Problem to solve.
From the data below, return the exact lines starting at the line containing "meals: 400 -> 100" and ending at the line containing "training and education: 700 -> 400", both included, and nothing else.

Data section.
------
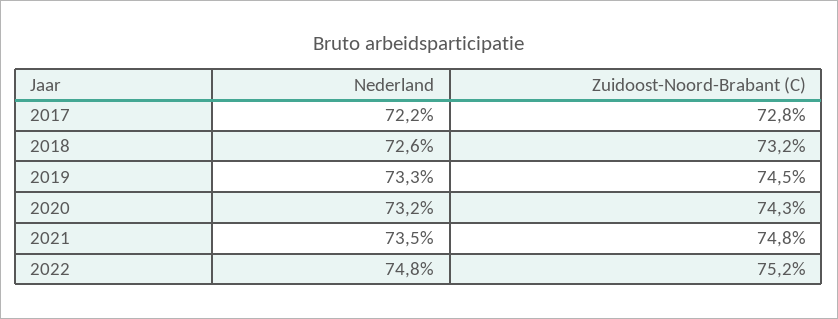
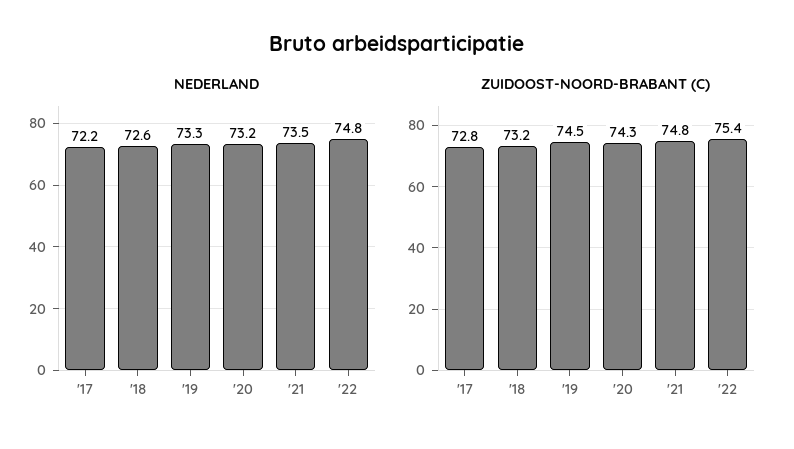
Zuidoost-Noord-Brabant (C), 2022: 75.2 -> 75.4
------
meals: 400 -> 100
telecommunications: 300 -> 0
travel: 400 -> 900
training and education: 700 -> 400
------
Output of the exercise.
meals: 400 -> 100
telecommunications: 300 -> 0
travel: 400 -> 900
training and education: 700 -> 400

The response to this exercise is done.